[[ PROVIDED DATA, beginning ]]
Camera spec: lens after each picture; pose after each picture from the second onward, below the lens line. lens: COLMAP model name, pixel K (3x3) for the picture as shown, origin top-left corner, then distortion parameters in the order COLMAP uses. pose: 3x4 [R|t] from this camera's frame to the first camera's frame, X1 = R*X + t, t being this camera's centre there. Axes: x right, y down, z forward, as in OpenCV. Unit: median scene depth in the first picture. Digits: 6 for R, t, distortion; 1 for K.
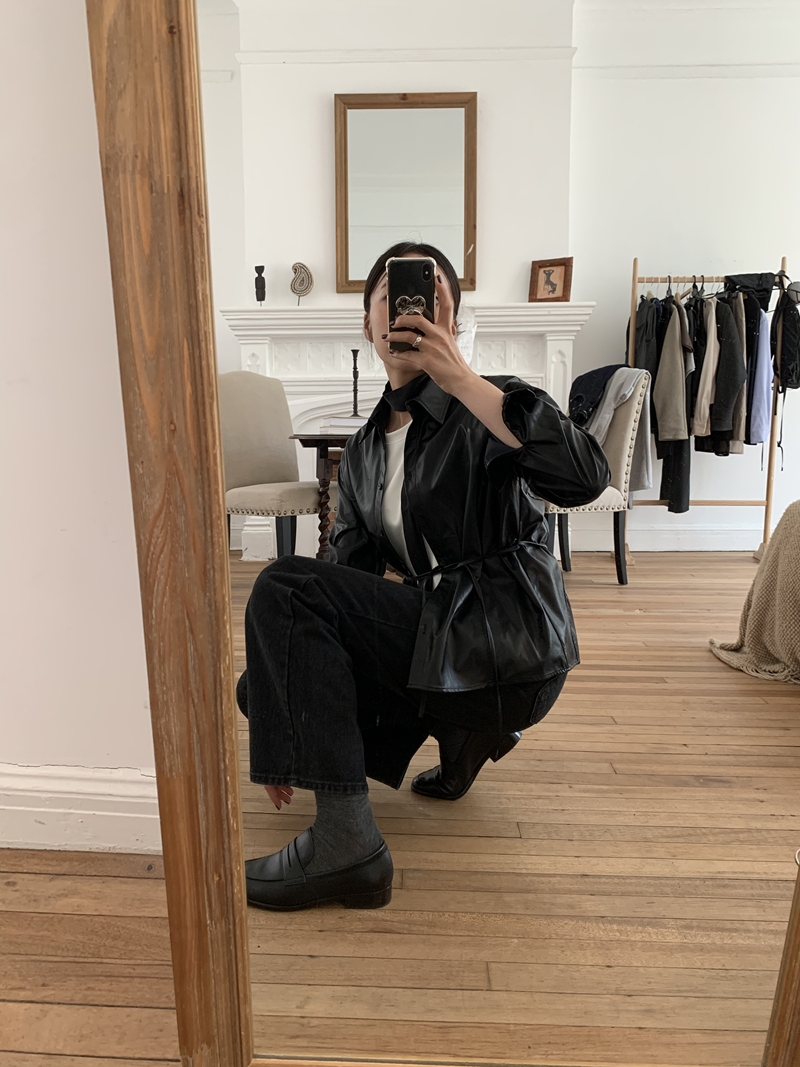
lens RADIAL K [[804.7, 0, 402.3], [0, 804.7, 537.0], [0, 0, 1]] dist [0.066564, -0.101825]
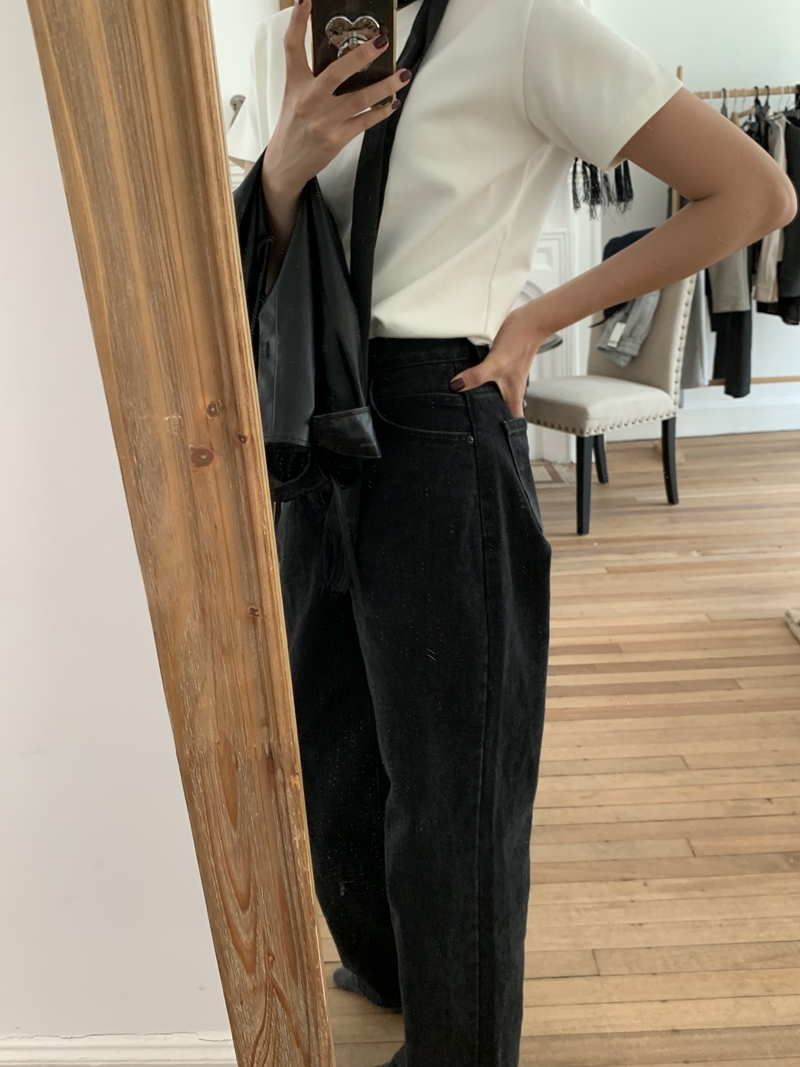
lens RADIAL K [[993.1, 0, 388.4], [0, 993.1, 530.1], [0, 0, 1]] dist [0.035010, -0.093639]
pose [[0.997480, -0.070849, 0.003829, -0.051421], [0.068722, 0.978145, 0.196238, -0.315147], [-0.017649, -0.195481, 0.980549, 0.016153]]
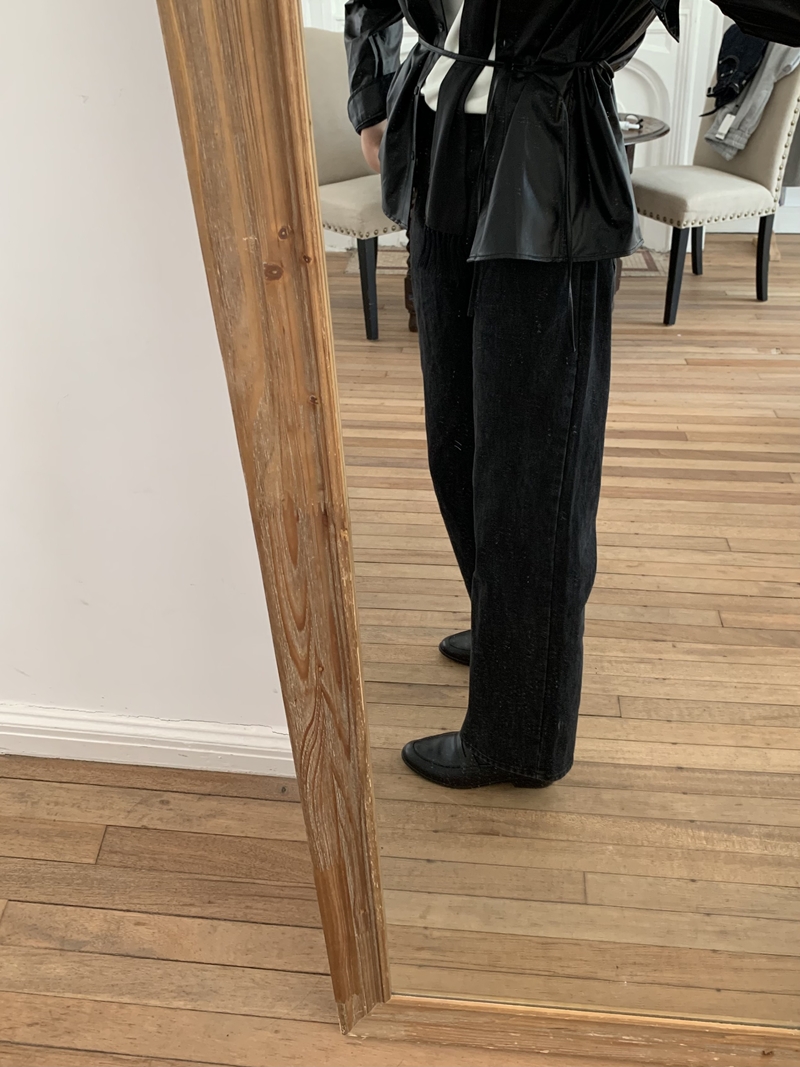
lens RADIAL K [[948.9, 0, 426.1], [0, 948.9, 460.1], [0, 0, 1]] dist [0.065971, -0.180537]
pose [[0.997758, 0.010481, -0.066104, -0.023263], [0.013752, 0.934487, 0.355732, -0.342690], [0.065502, -0.355844, 0.932247, -0.035367]]
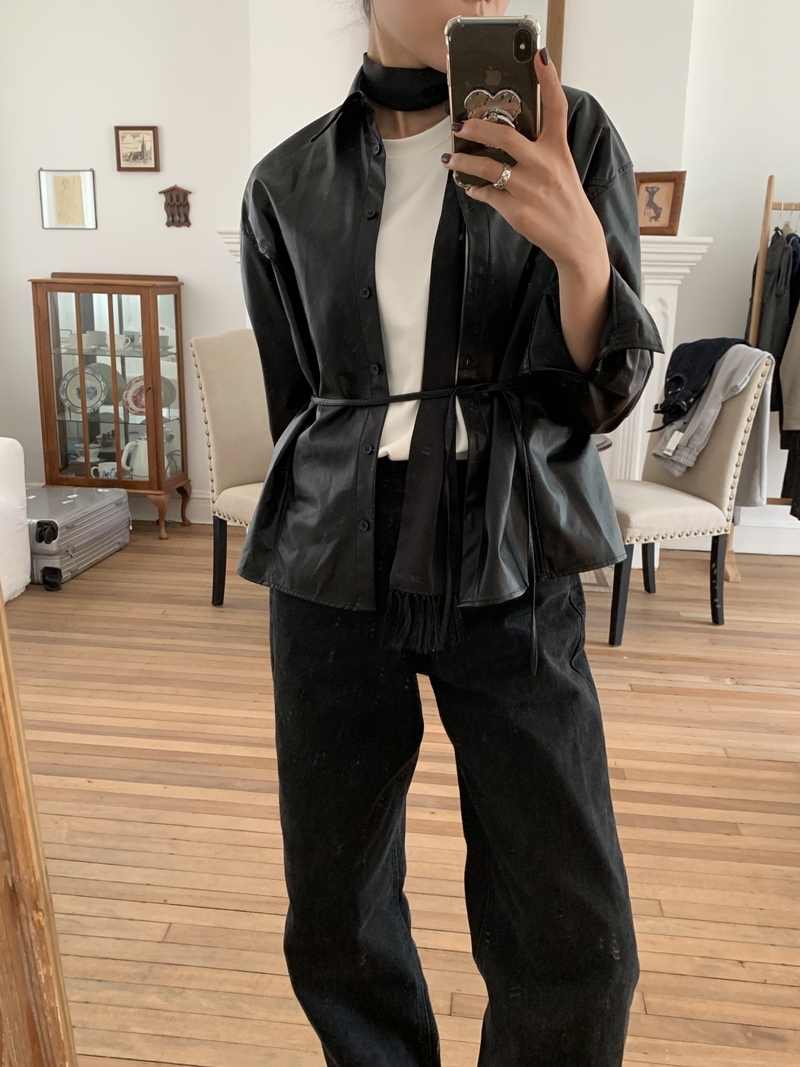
lens RADIAL K [[1019.9, 0, 396.8], [0, 1019.9, 540.8], [0, 0, 1]] dist [0.064979, -0.154625]
pose [[0.996660, 0.042672, -0.069632, 0.068181], [-0.032677, 0.989775, 0.138841, -0.350214], [0.074845, -0.136102, 0.987864, 0.015669]]
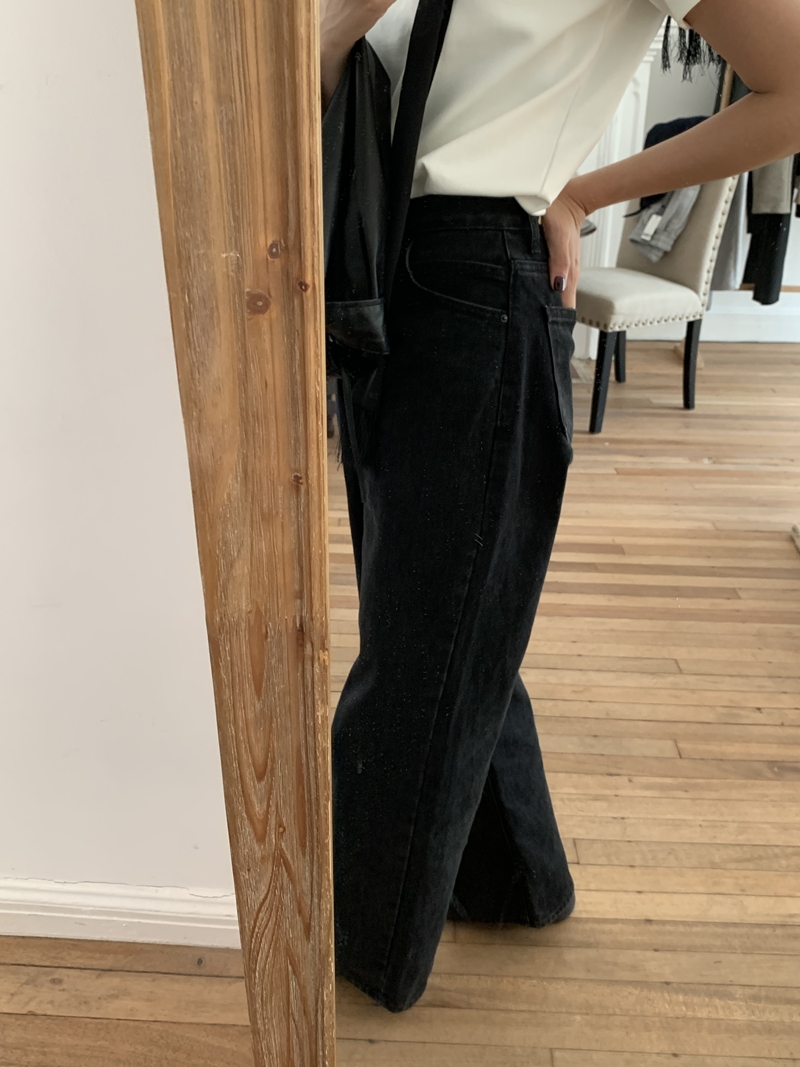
lens RADIAL K [[993.1, 0, 388.4], [0, 993.1, 530.1], [0, 0, 1]] dist [0.035010, -0.093639]
pose [[0.999951, 0.009032, 0.004121, -0.071002], [-0.009863, 0.951169, 0.308513, -0.306573], [-0.001133, -0.308538, 0.951211, 0.037478]]
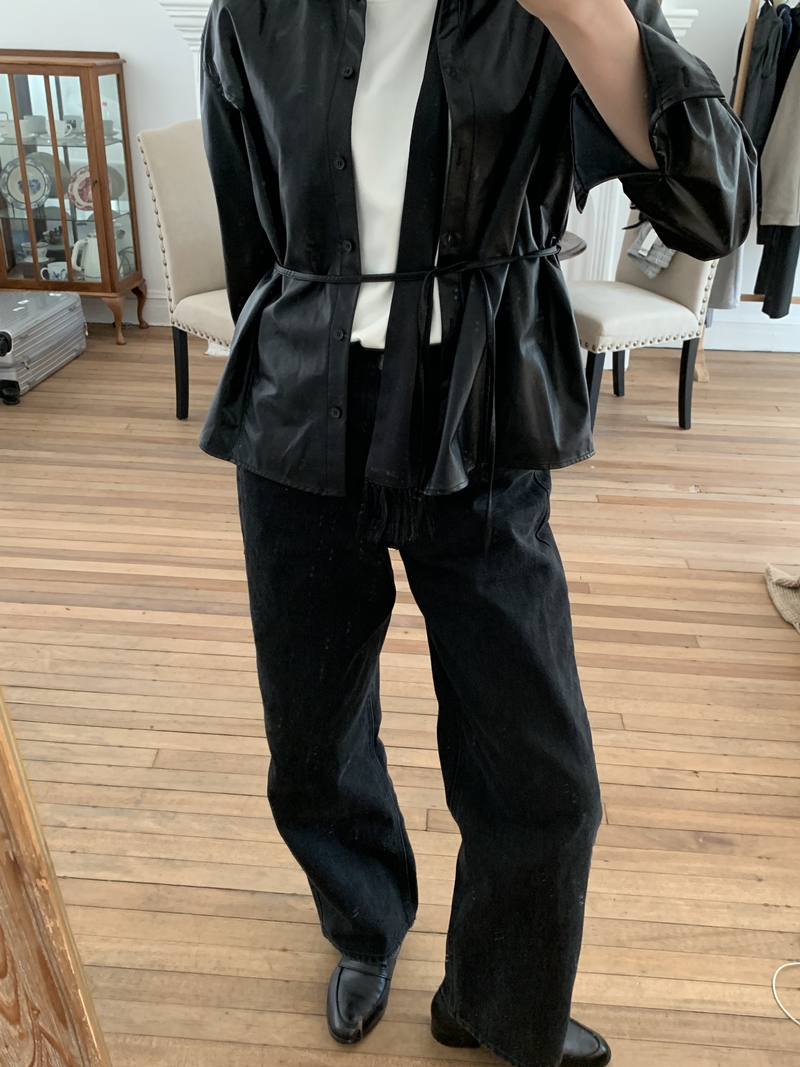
lens RADIAL K [[1013.9, 0, 391.6], [0, 1013.9, 536.5], [0, 0, 1]] dist [0.075587, -0.196901]
pose [[0.998847, 0.036065, -0.031688, 0.055388], [-0.022926, 0.938248, 0.345204, -0.420524], [0.042181, -0.344079, 0.937993, 0.049911]]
[[ PROVIDED DATA, end ]]
Return each line above that contains the word "lens", matching its case exactly.

Camera spec: lens after each picture; pose after each picture from the second onward, below the lens line. lens: COLMAP model name, pixel K (3x3) for the picture as shown, origin top-left corner, then distortion parameters in the order COLMAP uses. pose: 3x4 [R|t] from this camera's frame to the first camera's frame, X1 = R*X + t, t being this camera's centre there. Axes: x right, y down, z forward, as in OpenCV. Unit: median scene depth in the first picture. Digits: 6 for R, t, distortion; 1 for K.
lens RADIAL K [[804.7, 0, 402.3], [0, 804.7, 537.0], [0, 0, 1]] dist [0.066564, -0.101825]
lens RADIAL K [[993.1, 0, 388.4], [0, 993.1, 530.1], [0, 0, 1]] dist [0.035010, -0.093639]
lens RADIAL K [[948.9, 0, 426.1], [0, 948.9, 460.1], [0, 0, 1]] dist [0.065971, -0.180537]
lens RADIAL K [[1019.9, 0, 396.8], [0, 1019.9, 540.8], [0, 0, 1]] dist [0.064979, -0.154625]
lens RADIAL K [[993.1, 0, 388.4], [0, 993.1, 530.1], [0, 0, 1]] dist [0.035010, -0.093639]
lens RADIAL K [[1013.9, 0, 391.6], [0, 1013.9, 536.5], [0, 0, 1]] dist [0.075587, -0.196901]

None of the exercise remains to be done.